## WORK TO COMPLETE
Reproduce every row below word for word, changing nothing.

[Stored data entries]
********************

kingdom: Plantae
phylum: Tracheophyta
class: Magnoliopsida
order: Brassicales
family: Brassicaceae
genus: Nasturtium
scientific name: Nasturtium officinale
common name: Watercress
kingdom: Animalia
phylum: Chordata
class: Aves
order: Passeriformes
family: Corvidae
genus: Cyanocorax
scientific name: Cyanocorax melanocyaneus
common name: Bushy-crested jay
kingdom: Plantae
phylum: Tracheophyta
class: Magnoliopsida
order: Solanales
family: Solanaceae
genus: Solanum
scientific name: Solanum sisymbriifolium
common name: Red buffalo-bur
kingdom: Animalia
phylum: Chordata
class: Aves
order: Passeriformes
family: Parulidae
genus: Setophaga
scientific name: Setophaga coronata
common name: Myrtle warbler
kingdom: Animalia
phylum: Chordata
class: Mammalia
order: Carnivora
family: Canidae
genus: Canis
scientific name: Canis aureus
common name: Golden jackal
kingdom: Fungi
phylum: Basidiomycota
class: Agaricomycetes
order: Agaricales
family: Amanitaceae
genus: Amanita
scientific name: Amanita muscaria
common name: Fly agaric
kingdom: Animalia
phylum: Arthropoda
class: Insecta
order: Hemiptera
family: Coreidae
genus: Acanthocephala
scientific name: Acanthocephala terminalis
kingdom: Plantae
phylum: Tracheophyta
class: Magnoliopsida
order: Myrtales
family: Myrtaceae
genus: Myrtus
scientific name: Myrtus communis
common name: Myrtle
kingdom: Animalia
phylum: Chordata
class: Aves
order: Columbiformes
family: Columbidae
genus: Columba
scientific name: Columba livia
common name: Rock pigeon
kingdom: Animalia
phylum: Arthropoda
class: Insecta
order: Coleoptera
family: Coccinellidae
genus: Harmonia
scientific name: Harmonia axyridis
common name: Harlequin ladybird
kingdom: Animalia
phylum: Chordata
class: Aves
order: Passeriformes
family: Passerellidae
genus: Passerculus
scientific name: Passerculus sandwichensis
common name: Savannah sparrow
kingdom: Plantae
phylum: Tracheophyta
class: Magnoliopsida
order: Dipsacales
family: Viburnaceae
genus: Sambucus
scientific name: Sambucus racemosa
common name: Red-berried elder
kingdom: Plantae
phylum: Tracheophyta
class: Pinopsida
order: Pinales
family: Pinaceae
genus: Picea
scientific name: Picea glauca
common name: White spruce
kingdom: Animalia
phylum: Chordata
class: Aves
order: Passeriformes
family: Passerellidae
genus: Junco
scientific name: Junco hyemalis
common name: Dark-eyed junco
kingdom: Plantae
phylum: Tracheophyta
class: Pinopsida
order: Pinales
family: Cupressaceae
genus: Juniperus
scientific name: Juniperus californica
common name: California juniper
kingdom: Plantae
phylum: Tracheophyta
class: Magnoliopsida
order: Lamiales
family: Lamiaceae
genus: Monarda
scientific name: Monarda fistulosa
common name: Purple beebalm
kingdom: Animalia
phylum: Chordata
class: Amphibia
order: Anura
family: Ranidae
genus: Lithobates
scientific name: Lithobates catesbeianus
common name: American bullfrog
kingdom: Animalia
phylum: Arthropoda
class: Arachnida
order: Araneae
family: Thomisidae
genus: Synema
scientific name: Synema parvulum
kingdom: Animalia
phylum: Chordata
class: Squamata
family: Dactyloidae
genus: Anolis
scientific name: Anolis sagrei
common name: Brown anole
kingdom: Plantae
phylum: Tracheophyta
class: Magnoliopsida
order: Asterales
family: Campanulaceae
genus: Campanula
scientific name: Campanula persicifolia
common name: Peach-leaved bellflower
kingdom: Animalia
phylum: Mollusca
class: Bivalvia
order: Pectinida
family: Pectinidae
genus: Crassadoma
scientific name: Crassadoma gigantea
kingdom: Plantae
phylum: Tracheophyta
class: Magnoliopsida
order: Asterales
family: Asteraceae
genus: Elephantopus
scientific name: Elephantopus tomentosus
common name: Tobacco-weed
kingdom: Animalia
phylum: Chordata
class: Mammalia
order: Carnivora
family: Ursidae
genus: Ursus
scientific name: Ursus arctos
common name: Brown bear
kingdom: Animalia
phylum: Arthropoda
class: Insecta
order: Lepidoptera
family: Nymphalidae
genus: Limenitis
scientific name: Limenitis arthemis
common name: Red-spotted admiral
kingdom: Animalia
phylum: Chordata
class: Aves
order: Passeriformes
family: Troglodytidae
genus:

********************

## RESULT OF THE TASK
kingdom: Plantae
phylum: Tracheophyta
class: Magnoliopsida
order: Brassicales
family: Brassicaceae
genus: Nasturtium
scientific name: Nasturtium officinale
common name: Watercress
kingdom: Animalia
phylum: Chordata
class: Aves
order: Passeriformes
family: Corvidae
genus: Cyanocorax
scientific name: Cyanocorax melanocyaneus
common name: Bushy-crested jay
kingdom: Plantae
phylum: Tracheophyta
class: Magnoliopsida
order: Solanales
family: Solanaceae
genus: Solanum
scientific name: Solanum sisymbriifolium
common name: Red buffalo-bur
kingdom: Animalia
phylum: Chordata
class: Aves
order: Passeriformes
family: Parulidae
genus: Setophaga
scientific name: Setophaga coronata
common name: Myrtle warbler
kingdom: Animalia
phylum: Chordata
class: Mammalia
order: Carnivora
family: Canidae
genus: Canis
scientific name: Canis aureus
common name: Golden jackal
kingdom: Fungi
phylum: Basidiomycota
class: Agaricomycetes
order: Agaricales
family: Amanitaceae
genus: Amanita
scientific name: Amanita muscaria
common name: Fly agaric
kingdom: Animalia
phylum: Arthropoda
class: Insecta
order: Hemiptera
family: Coreidae
genus: Acanthocephala
scientific name: Acanthocephala terminalis
kingdom: Plantae
phylum: Tracheophyta
class: Magnoliopsida
order: Myrtales
family: Myrtaceae
genus: Myrtus
scientific name: Myrtus communis
common name: Myrtle
kingdom: Animalia
phylum: Chordata
class: Aves
order: Columbiformes
family: Columbidae
genus: Columba
scientific name: Columba livia
common name: Rock pigeon
kingdom: Animalia
phylum: Arthropoda
class: Insecta
order: Coleoptera
family: Coccinellidae
genus: Harmonia
scientific name: Harmonia axyridis
common name: Harlequin ladybird
kingdom: Animalia
phylum: Chordata
class: Aves
order: Passeriformes
family: Passerellidae
genus: Passerculus
scientific name: Passerculus sandwichensis
common name: Savannah sparrow
kingdom: Plantae
phylum: Tracheophyta
class: Magnoliopsida
order: Dipsacales
family: Viburnaceae
genus: Sambucus
scientific name: Sambucus racemosa
common name: Red-berried elder
kingdom: Plantae
phylum: Tracheophyta
class: Pinopsida
order: Pinales
family: Pinaceae
genus: Picea
scientific name: Picea glauca
common name: White spruce
kingdom: Animalia
phylum: Chordata
class: Aves
order: Passeriformes
family: Passerellidae
genus: Junco
scientific name: Junco hyemalis
common name: Dark-eyed junco
kingdom: Plantae
phylum: Tracheophyta
class: Pinopsida
order: Pinales
family: Cupressaceae
genus: Juniperus
scientific name: Juniperus californica
common name: California juniper
kingdom: Plantae
phylum: Tracheophyta
class: Magnoliopsida
order: Lamiales
family: Lamiaceae
genus: Monarda
scientific name: Monarda fistulosa
common name: Purple beebalm
kingdom: Animalia
phylum: Chordata
class: Amphibia
order: Anura
family: Ranidae
genus: Lithobates
scientific name: Lithobates catesbeianus
common name: American bullfrog
kingdom: Animalia
phylum: Arthropoda
class: Arachnida
order: Araneae
family: Thomisidae
genus: Synema
scientific name: Synema parvulum
kingdom: Animalia
phylum: Chordata
class: Squamata
family: Dactyloidae
genus: Anolis
scientific name: Anolis sagrei
common name: Brown anole
kingdom: Plantae
phylum: Tracheophyta
class: Magnoliopsida
order: Asterales
family: Campanulaceae
genus: Campanula
scientific name: Campanula persicifolia
common name: Peach-leaved bellflower
kingdom: Animalia
phylum: Mollusca
class: Bivalvia
order: Pectinida
family: Pectinidae
genus: Crassadoma
scientific name: Crassadoma gigantea
kingdom: Plantae
phylum: Tracheophyta
class: Magnoliopsida
order: Asterales
family: Asteraceae
genus: Elephantopus
scientific name: Elephantopus tomentosus
common name: Tobacco-weed
kingdom: Animalia
phylum: Chordata
class: Mammalia
order: Carnivora
family: Ursidae
genus: Ursus
scientific name: Ursus arctos
common name: Brown bear
kingdom: Animalia
phylum: Arthropoda
class: Insecta
order: Lepidoptera
family: Nymphalidae
genus: Limenitis
scientific name: Limenitis arthemis
common name: Red-spotted admiral
kingdom: Animalia
phylum: Chordata
class: Aves
order: Passeriformes
family: Troglodytidae
genus:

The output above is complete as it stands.